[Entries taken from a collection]
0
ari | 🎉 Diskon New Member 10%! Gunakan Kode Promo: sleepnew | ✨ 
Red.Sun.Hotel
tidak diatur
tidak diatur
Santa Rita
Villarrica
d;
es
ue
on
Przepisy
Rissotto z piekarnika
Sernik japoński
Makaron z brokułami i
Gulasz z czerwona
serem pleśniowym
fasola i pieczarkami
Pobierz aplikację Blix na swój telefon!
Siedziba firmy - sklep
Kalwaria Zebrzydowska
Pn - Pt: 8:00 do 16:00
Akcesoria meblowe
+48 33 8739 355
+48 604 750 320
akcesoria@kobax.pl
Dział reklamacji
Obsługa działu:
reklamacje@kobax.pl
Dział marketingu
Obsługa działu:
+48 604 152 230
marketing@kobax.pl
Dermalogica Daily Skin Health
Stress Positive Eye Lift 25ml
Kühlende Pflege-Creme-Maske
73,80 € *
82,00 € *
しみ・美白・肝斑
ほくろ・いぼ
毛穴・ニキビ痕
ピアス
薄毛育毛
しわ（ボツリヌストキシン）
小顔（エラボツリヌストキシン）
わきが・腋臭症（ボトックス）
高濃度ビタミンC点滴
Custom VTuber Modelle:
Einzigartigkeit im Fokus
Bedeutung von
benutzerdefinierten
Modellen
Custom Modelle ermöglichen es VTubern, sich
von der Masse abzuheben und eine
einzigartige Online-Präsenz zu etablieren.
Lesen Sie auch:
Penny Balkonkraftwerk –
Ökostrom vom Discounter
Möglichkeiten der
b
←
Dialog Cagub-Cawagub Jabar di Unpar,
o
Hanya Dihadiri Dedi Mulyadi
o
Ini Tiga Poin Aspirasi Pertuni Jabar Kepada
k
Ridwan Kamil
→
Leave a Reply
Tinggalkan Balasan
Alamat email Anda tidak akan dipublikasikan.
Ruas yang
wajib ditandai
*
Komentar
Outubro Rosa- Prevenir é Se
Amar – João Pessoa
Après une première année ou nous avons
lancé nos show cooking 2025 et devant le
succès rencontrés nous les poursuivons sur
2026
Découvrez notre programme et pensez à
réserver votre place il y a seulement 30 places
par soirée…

- EXERCISE -
Quote each line above in full, word for word.

- SOLUTION -
0
ari | 🎉 Diskon New Member 10%! Gunakan Kode Promo: sleepnew | ✨ 
Red.Sun.Hotel
tidak diatur
tidak diatur
Santa Rita
Villarrica
d;
es
ue
on
Przepisy
Rissotto z piekarnika
Sernik japoński
Makaron z brokułami i
Gulasz z czerwona
serem pleśniowym
fasola i pieczarkami
Pobierz aplikację Blix na swój telefon!
Siedziba firmy - sklep
Kalwaria Zebrzydowska
Pn - Pt: 8:00 do 16:00
Akcesoria meblowe
+48 33 8739 355
+48 604 750 320
akcesoria@kobax.pl
Dział reklamacji
Obsługa działu:
reklamacje@kobax.pl
Dział marketingu
Obsługa działu:
+48 604 152 230
marketing@kobax.pl
Dermalogica Daily Skin Health
Stress Positive Eye Lift 25ml
Kühlende Pflege-Creme-Maske
73,80 € *
82,00 € *
しみ・美白・肝斑
ほくろ・いぼ
毛穴・ニキビ痕
ピアス
薄毛育毛
しわ（ボツリヌストキシン）
小顔（エラボツリヌストキシン）
わきが・腋臭症（ボトックス）
高濃度ビタミンC点滴
Custom VTuber Modelle:
Einzigartigkeit im Fokus
Bedeutung von
benutzerdefinierten
Modellen
Custom Modelle ermöglichen es VTubern, sich
von der Masse abzuheben und eine
einzigartige Online-Präsenz zu etablieren.
Lesen Sie auch:
Penny Balkonkraftwerk –
Ökostrom vom Discounter
Möglichkeiten der
b
←
Dialog Cagub-Cawagub Jabar di Unpar,
o
Hanya Dihadiri Dedi Mulyadi
o
Ini Tiga Poin Aspirasi Pertuni Jabar Kepada
k
Ridwan Kamil
→
Leave a Reply
Tinggalkan Balasan
Alamat email Anda tidak akan dipublikasikan.
Ruas yang
wajib ditandai
*
Komentar
Outubro Rosa- Prevenir é Se
Amar – João Pessoa
Après une première année ou nous avons
lancé nos show cooking 2025 et devant le
succès rencontrés nous les poursuivons sur
2026
Découvrez notre programme et pensez à
réserver votre place il y a seulement 30 places
par soirée…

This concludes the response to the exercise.